Because I am a film noir fan, I looked forward to The Good German (2006). Shot in black and white in classic film noir style, Steven Soderbergh’s film is disappointing, and the problem is the script. If I came to you with this pitch, would you go for it?
Pitch: An American reporter returns to Berlin in the summer of 1945 to cover the Potsdam conference, although he never does. His assigned military driver is a sleazy American serviceman making money on the black market and pimping his German woman. The driver soon shows up dead, and the reporter goes after the woman, who used to be his secretary/”stringer” and lover. Unfortunately, the woman is essentially dead, soul-less, her eyes never once flickering with life. Was it because she was raped by a Russian? Apparently not. And why is everyone after her husband who is supposed to be dead but is apparently not? Because he was the personal secretary for a Nazi scientist who made rockets in a brutal concentration camp factory, and the Americans are trying to make the brilliant scientist a fine, upstanding American. As the soul-less woman finally wangles her pass to freedom and walks toward the airplane, she tells the reporter that her crime was turning in a dozen fellow Jews to the Gestapo so that she could survive. The end.

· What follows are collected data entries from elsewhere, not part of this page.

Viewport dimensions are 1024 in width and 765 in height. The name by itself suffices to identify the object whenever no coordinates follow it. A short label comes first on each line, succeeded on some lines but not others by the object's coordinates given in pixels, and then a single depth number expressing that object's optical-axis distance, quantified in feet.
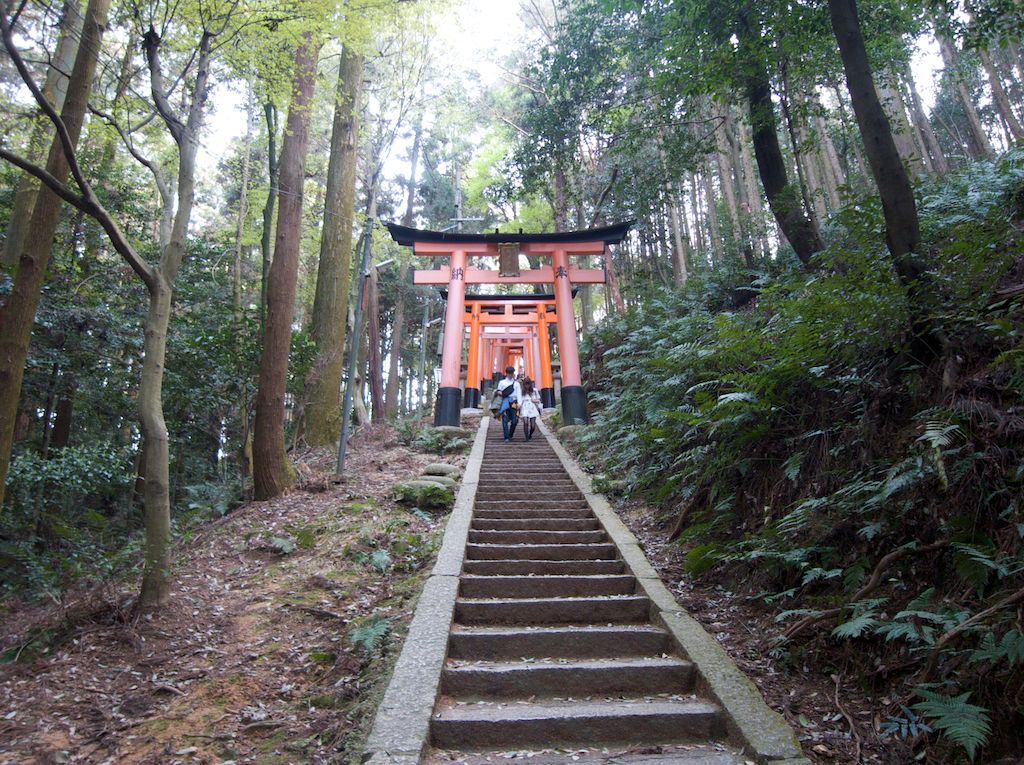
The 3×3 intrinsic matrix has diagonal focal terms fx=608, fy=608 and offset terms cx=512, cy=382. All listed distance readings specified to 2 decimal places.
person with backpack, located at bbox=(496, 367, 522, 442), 41.91
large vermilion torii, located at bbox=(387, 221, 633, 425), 45.47
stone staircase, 11.05
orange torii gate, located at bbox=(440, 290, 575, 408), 63.26
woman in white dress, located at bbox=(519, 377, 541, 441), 41.68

Such a script has major problems. There is no one the viewer can identify with. The reporter is so vague he floats through the movie. We never see him report anything. This is in stark contrast to old film noir-style movies that would have had a bustling newspaper office with noisy typewriters. Worse, he wears a military uniform because the US Army insisted, but instead of acting military, he usually just gets beaten up and told to watch his step. Nor does he have any of the a) righteousness or b) conflicted morality of traditional film noir characters. He wants desperately to find out what is going on with the woman and with her mysterious husband, but she is clearly a burned out wreck not worth the dogged effort. We wonder what is motivating this man. We don’t identify with the broken woman because we never see her any other way—she is just a heartless prostitute looking out for number one—and because we have no idea what happened to her until the last two minutes of the movie. This points to the other major problem besides the characters: the plot. The major plot concerns the woman’s husband and the brilliant scientist, but we hardly see them and have no reason to care. The other plot is the reporter’s attempt to re-establish a connection with his old lover, and this includes finding out what happened to her. But we are given no clues whatsoever that she betrayed fellow Jews until she announces the sordid fact in the last two minutes of the movie.